== Aim of the exercise ==
Work out the count of lines in the entries below that include "linejoin", and write only that count.
-- Opening Marker --
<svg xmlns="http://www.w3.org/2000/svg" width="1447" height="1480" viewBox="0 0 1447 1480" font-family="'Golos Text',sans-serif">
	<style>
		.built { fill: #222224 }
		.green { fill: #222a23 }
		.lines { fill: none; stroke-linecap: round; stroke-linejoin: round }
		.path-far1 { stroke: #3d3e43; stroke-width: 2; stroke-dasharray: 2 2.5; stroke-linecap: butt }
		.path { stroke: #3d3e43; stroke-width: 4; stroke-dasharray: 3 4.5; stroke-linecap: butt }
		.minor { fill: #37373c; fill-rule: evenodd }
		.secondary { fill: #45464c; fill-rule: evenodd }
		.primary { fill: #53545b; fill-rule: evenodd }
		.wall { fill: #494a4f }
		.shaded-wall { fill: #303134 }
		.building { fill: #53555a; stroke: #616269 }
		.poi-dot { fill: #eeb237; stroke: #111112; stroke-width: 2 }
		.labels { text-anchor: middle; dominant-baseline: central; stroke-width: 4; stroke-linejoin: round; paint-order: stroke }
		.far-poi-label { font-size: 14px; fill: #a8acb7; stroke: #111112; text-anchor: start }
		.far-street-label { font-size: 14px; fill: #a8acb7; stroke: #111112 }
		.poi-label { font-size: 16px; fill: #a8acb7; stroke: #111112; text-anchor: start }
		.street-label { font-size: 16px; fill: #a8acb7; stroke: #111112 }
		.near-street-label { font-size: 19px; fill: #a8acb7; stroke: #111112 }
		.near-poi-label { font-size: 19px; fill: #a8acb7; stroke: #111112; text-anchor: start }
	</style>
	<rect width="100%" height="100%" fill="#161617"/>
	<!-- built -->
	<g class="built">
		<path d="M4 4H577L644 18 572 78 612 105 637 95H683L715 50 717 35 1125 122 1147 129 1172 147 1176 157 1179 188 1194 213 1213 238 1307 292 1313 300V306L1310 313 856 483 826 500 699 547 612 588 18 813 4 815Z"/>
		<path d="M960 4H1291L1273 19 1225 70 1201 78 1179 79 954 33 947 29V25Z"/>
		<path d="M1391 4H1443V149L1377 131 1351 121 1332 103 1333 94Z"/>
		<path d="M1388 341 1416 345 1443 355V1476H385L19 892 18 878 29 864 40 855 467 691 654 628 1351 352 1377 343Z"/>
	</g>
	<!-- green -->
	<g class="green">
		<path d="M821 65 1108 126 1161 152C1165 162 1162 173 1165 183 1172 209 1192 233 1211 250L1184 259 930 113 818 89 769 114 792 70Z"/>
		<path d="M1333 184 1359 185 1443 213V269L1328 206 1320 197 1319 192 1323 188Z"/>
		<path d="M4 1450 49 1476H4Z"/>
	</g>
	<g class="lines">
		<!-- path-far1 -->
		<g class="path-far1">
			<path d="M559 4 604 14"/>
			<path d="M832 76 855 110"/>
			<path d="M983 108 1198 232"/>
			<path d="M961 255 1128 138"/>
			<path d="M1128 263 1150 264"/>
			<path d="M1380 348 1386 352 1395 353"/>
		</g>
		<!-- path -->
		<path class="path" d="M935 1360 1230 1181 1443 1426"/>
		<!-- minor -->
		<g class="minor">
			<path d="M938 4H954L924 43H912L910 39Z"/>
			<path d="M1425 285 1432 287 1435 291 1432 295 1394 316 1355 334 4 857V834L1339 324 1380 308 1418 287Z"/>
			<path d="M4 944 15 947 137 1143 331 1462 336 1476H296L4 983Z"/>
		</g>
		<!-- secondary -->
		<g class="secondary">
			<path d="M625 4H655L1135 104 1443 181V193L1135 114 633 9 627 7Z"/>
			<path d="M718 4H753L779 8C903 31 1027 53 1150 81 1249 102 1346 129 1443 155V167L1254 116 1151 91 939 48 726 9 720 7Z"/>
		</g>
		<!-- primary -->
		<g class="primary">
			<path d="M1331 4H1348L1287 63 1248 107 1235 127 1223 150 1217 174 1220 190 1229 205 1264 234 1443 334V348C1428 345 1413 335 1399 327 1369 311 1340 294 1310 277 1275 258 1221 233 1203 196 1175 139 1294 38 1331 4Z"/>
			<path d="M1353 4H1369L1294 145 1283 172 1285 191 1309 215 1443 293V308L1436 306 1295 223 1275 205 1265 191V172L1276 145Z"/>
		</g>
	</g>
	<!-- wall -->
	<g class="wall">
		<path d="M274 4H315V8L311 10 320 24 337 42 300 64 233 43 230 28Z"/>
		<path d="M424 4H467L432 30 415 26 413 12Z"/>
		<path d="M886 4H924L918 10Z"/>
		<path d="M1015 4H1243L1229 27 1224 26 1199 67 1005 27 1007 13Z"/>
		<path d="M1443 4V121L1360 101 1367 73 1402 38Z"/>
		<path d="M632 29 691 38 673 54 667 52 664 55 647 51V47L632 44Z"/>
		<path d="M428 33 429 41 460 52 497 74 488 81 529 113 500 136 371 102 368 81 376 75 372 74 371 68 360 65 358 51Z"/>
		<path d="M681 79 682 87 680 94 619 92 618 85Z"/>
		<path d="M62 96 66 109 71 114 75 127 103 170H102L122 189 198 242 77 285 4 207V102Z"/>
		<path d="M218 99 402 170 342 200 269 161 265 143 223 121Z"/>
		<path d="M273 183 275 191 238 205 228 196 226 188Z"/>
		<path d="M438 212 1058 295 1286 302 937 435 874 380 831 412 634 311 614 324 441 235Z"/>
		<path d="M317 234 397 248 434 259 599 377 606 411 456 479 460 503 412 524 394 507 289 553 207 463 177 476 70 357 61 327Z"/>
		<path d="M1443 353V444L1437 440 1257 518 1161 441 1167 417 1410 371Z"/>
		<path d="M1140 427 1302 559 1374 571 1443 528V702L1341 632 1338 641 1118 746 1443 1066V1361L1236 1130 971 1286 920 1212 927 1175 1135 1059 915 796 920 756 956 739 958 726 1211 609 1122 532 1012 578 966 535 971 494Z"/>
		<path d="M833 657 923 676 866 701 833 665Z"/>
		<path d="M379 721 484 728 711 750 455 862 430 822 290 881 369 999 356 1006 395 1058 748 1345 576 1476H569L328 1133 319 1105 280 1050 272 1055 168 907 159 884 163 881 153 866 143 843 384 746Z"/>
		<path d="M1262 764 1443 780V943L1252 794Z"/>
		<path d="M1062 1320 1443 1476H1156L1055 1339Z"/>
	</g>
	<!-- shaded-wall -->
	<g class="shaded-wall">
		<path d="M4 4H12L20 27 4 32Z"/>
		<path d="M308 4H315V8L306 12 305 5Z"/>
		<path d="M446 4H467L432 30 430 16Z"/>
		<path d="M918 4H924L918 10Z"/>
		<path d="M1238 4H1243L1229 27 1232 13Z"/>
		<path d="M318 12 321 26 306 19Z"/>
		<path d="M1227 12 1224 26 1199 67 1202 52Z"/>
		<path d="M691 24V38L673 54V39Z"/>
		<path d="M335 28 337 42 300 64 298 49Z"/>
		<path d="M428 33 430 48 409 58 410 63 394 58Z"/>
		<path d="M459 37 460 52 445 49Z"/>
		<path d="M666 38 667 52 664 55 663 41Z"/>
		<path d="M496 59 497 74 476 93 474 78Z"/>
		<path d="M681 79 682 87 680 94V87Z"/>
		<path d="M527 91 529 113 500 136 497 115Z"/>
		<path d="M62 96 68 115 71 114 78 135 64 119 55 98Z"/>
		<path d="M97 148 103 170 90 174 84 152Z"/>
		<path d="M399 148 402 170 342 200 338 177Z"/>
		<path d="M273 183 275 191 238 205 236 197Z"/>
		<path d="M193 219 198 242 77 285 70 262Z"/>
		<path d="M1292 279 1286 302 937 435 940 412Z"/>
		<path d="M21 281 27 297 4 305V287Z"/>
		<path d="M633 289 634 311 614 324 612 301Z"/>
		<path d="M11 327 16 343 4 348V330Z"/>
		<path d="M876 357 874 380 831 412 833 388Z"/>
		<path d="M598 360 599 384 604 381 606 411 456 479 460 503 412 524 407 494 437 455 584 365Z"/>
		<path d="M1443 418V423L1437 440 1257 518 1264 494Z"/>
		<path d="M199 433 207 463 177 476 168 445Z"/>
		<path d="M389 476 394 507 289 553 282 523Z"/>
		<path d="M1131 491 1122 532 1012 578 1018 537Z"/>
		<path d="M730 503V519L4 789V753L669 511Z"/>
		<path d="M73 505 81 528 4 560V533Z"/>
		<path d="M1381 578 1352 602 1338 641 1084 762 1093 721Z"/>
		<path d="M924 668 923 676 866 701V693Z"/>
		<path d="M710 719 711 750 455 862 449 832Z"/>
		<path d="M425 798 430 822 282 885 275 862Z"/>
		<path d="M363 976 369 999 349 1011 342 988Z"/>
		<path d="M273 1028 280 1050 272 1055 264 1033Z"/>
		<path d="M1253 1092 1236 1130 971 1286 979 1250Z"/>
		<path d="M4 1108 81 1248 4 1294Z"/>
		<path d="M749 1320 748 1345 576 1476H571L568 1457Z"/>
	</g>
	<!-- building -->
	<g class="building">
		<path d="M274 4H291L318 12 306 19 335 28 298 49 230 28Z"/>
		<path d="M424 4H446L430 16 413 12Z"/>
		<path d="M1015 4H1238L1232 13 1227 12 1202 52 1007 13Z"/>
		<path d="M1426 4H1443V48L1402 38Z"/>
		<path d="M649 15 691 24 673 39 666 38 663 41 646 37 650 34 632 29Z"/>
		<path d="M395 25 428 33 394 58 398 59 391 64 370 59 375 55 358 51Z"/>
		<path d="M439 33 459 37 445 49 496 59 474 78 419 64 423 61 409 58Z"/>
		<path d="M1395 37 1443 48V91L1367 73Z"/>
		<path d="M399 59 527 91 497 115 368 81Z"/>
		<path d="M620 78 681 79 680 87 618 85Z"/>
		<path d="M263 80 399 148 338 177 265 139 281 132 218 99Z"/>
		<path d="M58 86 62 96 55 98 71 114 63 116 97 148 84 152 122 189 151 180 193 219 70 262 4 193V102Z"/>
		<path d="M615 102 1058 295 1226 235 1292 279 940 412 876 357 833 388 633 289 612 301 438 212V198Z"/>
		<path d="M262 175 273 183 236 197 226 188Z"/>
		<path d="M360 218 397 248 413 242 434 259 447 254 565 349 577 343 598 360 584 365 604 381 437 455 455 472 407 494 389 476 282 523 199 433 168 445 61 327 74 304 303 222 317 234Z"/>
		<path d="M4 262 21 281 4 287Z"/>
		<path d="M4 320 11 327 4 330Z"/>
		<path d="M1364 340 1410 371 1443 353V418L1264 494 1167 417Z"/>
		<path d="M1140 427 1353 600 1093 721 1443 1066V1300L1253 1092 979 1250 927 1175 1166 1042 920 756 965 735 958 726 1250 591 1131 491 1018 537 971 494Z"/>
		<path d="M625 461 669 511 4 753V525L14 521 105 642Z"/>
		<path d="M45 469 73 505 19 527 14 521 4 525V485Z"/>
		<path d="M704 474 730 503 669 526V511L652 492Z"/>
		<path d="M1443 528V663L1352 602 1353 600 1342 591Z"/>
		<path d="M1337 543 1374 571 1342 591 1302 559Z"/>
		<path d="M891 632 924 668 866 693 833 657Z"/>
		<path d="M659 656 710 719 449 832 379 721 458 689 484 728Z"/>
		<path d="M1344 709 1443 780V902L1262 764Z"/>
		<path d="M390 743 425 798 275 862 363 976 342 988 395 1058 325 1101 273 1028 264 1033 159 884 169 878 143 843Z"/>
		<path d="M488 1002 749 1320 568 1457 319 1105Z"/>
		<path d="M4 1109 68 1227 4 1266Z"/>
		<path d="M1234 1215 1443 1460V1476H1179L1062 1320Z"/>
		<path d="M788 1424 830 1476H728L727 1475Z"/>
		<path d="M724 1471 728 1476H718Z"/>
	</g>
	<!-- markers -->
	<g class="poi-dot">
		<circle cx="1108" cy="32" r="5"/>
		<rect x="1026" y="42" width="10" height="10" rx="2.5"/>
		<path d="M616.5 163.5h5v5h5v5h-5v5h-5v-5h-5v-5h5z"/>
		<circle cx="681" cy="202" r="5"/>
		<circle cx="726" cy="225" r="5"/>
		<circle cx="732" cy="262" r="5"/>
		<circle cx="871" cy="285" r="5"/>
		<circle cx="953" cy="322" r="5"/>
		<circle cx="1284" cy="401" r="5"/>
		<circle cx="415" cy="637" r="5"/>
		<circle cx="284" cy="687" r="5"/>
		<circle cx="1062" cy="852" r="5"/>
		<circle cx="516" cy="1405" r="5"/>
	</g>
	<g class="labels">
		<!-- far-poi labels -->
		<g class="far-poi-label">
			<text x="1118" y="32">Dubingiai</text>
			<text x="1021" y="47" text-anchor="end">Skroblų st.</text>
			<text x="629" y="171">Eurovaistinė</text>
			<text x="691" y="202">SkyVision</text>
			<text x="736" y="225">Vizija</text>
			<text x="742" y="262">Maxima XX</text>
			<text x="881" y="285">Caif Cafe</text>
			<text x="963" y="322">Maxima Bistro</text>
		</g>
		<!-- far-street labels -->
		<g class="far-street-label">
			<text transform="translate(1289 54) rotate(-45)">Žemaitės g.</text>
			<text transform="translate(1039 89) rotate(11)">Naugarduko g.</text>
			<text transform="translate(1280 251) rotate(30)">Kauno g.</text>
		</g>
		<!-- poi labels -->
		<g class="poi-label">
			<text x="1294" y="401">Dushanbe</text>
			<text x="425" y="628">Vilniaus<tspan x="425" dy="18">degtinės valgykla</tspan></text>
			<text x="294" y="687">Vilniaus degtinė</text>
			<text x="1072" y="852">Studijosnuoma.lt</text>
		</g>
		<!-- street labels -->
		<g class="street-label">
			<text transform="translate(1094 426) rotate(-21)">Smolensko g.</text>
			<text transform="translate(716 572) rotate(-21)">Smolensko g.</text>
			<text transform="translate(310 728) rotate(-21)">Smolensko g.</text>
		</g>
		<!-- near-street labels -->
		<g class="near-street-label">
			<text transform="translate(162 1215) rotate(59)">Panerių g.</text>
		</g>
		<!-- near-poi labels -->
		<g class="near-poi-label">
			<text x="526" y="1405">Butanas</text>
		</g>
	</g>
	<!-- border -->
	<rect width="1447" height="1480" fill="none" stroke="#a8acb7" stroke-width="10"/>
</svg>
-- Closing Marker --
== The completed task ==
2